The Chebyshev bound is usually quite loose, and we can do better if we know more about the distribution of $X$. However, we will not discuss these matters further in this course. We will look more at this inequality when we discuss simulations.

Covariance

This section will be needed to get a deeper understanding some of the material in module 3. How much of this material we will be needing depends on the type of examples we will be doing, and that is not decided at the moment, so you can skip this section for now.

The covariance of $X$ and $Y$ is defined by $$Cov(X,Y)=E((X-E(X))\cdot (Y-E(Y)))$$ The covariance is a measure of the linear relationship between $X$ and $Y$. We have:

$Cov(X,Y) > 0$: $Y$ is large/small when $X$ is large/small.
$Cov(X,Y) < 0$: $Y$ is small/large when $X$ is large/small.
$Cov(X,Y) = 0$: No linear relation between $X$ and $Y$.

We would like to measure how strong the relationship is between $X$ and $Y$. To do that we can normalise the covariance to take values between $-1$ and $1$ by introducing the correlation of $X$ and $Y$: $$\rho(X,Y) = \frac{Cov(X,Y)}{\sigma_X \sigma_Y}$$ If $|\rho(X,Y)|$ is close to $1$, then there is a strong relationship between $X$ and $Y$. If $|\rho(X,Y)|$ is close to $0$, then there is a weak relationship.

The concept of correlation is sometimes misused.

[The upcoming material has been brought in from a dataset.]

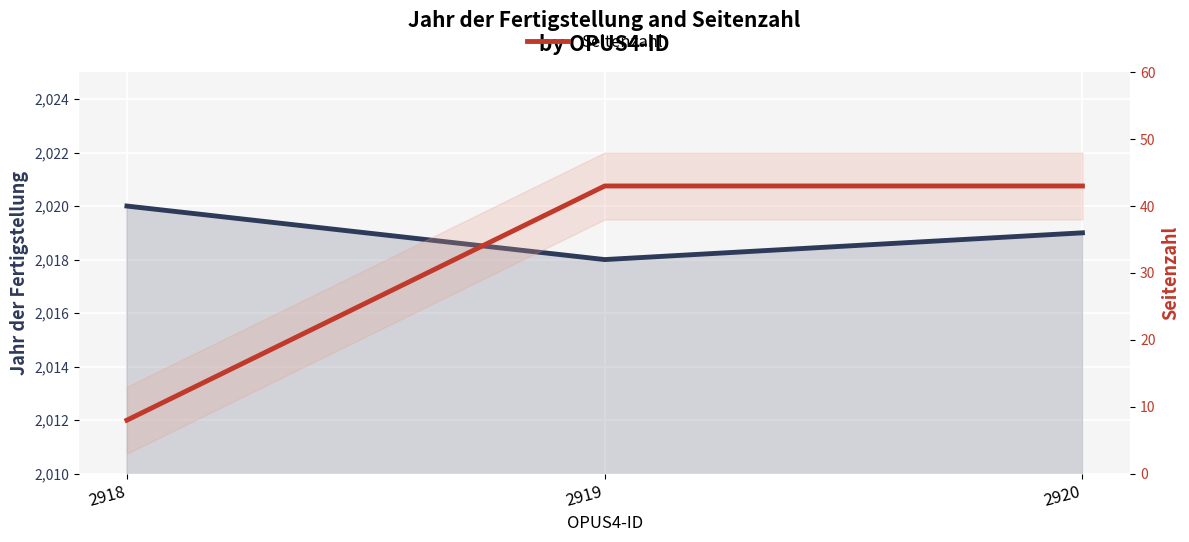

How many values in the Jahr der Fertigstellung series are below 2019?

1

One common mistake is to assume that correlation implies causation.

Correlation does not imply causation: Positive or negative correlation does not mean that changing $X$ causes $Y$ to change or vice versa.

The Bernoulli distribution

There are many distributions that occur often enough to have been given names. Usually there are precomputed values for expectation and variance for these distributions. We will look at one of them.

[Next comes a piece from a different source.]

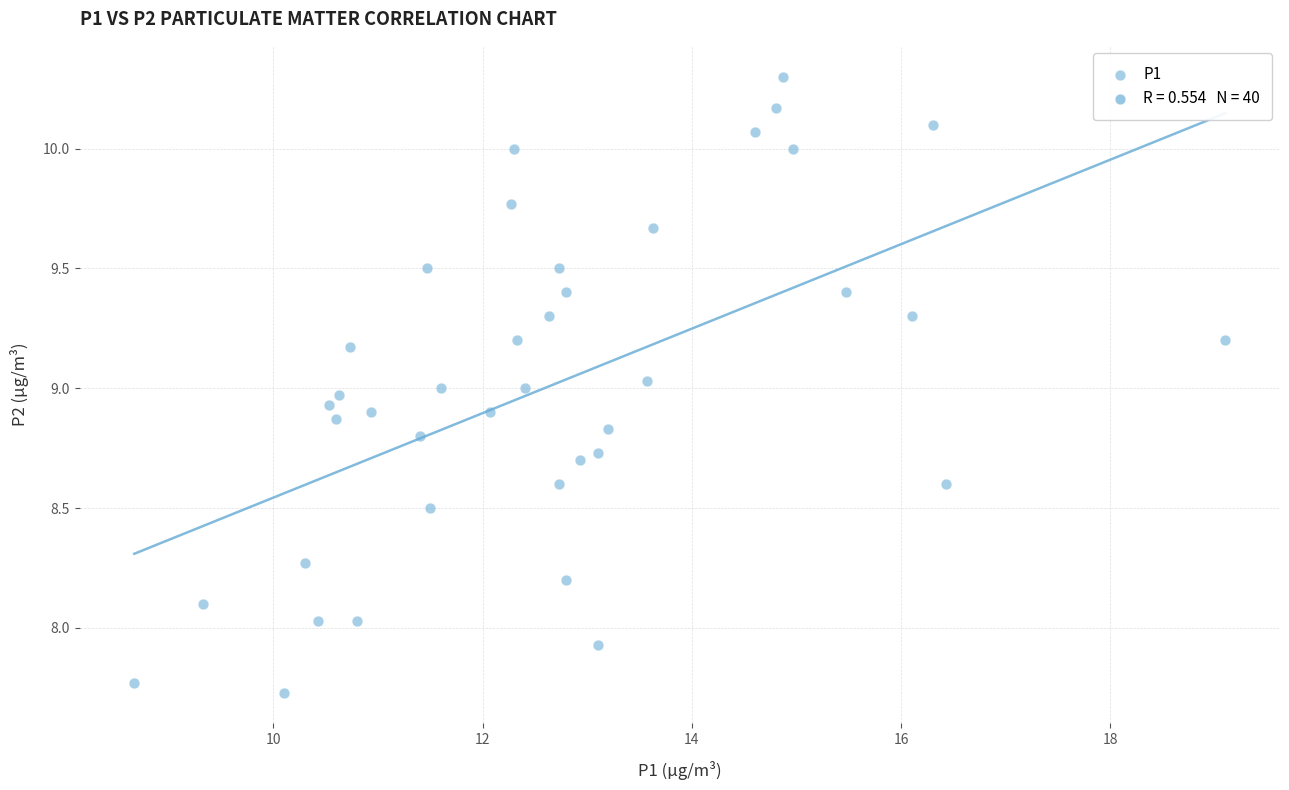

What is the range of X values (max minus min)?

10.4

You have a sample space $S$ where each element has equal probability of being drawn. The sample space is divided into elements of two types; those which have some property $A$, and those which do not have property $A$. We can think of $A$ as an event with some probability $P(A)=p$. We want to express $E(X)$ and $Var(X)$ in terms of this probability.

A random variable $X$ is said to have the Bernoulli distribution if it takes the value $1$ if an element with property $A$ is drawn and value $0$ if an element without the property $A$ is drawn. In applications you will often find that $0/1$ represents true/false, yes/no, success/failure, etc.

The probability function is given by $$p_X(x)=p,$$ the mean is $p$ and the variance is $p(1-p)$. Note that the variance is always smaller than $\frac{1}{4}$, independent of $p$.